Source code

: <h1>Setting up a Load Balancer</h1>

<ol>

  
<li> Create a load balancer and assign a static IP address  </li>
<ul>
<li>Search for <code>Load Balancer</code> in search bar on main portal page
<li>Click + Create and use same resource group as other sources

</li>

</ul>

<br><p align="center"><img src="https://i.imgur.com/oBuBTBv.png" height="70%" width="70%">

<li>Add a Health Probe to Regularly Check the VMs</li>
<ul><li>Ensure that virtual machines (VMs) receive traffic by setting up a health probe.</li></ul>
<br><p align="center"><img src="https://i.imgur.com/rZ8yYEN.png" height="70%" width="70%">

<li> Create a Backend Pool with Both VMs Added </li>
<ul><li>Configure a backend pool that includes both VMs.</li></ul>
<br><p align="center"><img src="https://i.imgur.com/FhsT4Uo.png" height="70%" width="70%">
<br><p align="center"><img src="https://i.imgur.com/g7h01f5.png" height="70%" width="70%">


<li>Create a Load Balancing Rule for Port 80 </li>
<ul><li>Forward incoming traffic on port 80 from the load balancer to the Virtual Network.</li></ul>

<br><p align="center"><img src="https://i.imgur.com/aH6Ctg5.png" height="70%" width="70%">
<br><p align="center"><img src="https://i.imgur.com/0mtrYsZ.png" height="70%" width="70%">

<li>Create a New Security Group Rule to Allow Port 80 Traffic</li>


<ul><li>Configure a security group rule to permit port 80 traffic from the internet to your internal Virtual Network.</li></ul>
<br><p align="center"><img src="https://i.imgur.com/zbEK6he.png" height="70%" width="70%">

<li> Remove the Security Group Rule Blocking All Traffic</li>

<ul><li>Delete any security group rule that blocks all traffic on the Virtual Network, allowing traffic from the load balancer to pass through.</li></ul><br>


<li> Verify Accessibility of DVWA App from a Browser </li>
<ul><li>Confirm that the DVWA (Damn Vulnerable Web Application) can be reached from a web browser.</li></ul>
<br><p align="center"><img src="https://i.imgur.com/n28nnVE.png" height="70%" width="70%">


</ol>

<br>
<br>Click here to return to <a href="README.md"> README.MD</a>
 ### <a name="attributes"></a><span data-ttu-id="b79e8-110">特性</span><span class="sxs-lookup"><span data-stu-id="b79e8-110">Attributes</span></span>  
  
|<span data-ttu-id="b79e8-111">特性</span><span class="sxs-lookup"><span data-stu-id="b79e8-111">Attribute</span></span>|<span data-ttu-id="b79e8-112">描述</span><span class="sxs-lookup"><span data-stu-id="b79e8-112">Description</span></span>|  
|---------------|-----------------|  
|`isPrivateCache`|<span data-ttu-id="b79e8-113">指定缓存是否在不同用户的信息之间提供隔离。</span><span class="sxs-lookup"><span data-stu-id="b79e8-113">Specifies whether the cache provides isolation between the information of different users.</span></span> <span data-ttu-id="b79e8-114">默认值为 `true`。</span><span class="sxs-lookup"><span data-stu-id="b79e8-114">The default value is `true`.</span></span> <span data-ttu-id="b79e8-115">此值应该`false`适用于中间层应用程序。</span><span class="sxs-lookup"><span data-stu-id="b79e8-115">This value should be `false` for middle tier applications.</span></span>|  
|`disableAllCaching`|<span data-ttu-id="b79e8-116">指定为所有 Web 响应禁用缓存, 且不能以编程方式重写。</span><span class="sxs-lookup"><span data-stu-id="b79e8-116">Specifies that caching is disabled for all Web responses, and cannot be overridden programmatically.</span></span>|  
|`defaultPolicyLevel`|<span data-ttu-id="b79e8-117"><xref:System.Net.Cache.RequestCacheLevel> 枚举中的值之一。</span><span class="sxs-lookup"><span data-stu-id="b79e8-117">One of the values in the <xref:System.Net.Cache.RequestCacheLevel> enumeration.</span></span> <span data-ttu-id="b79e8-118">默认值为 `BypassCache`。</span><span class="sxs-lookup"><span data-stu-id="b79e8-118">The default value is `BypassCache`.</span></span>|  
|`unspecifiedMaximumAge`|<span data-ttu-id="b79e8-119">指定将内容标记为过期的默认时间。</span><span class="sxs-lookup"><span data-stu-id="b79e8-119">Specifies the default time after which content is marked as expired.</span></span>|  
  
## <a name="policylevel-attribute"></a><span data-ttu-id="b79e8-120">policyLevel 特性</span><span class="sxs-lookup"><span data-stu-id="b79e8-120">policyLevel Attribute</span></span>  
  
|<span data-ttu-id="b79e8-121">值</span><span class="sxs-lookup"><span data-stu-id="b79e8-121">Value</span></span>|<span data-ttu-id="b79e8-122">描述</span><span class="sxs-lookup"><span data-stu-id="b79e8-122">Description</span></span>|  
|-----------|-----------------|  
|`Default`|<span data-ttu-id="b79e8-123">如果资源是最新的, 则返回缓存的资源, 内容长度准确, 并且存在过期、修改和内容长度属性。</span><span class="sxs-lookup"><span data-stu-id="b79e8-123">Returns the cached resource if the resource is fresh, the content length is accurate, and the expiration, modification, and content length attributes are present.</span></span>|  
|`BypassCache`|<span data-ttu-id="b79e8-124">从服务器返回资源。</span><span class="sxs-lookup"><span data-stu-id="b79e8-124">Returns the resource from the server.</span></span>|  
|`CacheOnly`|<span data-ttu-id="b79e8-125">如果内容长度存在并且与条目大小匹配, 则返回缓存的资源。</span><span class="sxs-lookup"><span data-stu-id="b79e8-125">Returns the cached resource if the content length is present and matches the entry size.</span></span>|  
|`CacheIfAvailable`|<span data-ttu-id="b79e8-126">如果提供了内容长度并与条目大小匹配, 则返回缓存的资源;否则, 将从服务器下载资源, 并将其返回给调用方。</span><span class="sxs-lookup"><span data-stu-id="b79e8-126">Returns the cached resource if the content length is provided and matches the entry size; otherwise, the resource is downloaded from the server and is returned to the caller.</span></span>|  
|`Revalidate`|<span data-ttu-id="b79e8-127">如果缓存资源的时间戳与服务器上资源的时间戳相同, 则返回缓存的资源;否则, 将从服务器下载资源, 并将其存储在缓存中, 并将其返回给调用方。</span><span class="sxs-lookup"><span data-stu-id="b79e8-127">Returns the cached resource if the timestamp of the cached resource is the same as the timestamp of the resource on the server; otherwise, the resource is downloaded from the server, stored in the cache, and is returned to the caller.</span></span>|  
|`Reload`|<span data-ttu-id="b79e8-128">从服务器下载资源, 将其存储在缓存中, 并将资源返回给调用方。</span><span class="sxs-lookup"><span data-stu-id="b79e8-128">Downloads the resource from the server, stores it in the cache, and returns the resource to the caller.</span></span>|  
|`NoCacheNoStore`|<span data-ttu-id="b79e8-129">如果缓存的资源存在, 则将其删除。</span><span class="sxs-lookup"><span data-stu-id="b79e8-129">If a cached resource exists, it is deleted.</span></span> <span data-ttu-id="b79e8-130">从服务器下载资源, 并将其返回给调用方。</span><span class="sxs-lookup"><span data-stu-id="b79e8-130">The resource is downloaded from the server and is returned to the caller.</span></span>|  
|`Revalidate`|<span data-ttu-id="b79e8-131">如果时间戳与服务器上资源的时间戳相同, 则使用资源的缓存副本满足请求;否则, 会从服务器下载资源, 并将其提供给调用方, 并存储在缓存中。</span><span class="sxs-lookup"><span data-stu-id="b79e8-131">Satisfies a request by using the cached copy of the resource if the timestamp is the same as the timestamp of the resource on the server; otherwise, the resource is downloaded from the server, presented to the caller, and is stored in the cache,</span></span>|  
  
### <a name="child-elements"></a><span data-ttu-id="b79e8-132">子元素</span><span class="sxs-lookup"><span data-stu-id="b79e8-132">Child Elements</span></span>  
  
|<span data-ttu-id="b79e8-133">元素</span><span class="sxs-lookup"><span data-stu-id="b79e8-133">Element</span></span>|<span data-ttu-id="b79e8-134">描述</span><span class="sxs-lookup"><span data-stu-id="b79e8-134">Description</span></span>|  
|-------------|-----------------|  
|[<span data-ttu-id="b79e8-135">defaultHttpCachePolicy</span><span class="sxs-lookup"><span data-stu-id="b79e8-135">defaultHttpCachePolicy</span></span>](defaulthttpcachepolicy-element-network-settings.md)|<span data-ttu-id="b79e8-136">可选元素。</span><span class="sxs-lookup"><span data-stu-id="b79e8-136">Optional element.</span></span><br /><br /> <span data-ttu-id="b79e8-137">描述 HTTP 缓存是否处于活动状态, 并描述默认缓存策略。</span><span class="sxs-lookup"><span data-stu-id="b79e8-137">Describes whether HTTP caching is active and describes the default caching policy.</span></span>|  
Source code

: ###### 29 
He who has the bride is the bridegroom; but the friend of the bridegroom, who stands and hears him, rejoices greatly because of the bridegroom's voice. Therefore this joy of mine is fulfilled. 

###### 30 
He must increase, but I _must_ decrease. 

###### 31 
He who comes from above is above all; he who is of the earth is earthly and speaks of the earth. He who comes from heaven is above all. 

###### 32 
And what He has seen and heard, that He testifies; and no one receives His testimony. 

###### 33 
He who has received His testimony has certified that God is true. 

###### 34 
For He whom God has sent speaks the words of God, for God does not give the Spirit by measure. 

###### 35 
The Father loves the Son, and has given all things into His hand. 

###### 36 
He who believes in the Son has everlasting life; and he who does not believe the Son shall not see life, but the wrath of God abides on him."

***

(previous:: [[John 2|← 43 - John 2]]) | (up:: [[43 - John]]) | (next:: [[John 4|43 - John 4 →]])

> _What is required_
Pick every line containing the word "center" out of the material, and copy those lines.

> _Task solution_
<br><p align="center"><img src="https://i.imgur.com/oBuBTBv.png" height="70%" width="70%">
<br><p align="center"><img src="https://i.imgur.com/rZ8yYEN.png" height="70%" width="70%">
<br><p align="center"><img src="https://i.imgur.com/FhsT4Uo.png" height="70%" width="70%">
<br><p align="center"><img src="https://i.imgur.com/g7h01f5.png" height="70%" width="70%">
<br><p align="center"><img src="https://i.imgur.com/aH6Ctg5.png" height="70%" width="70%">
<br><p align="center"><img src="https://i.imgur.com/0mtrYsZ.png" height="70%" width="70%">
<br><p align="center"><img src="https://i.imgur.com/zbEK6he.png" height="70%" width="70%">
<br><p align="center"><img src="https://i.imgur.com/n28nnVE.png" height="70%" width="70%">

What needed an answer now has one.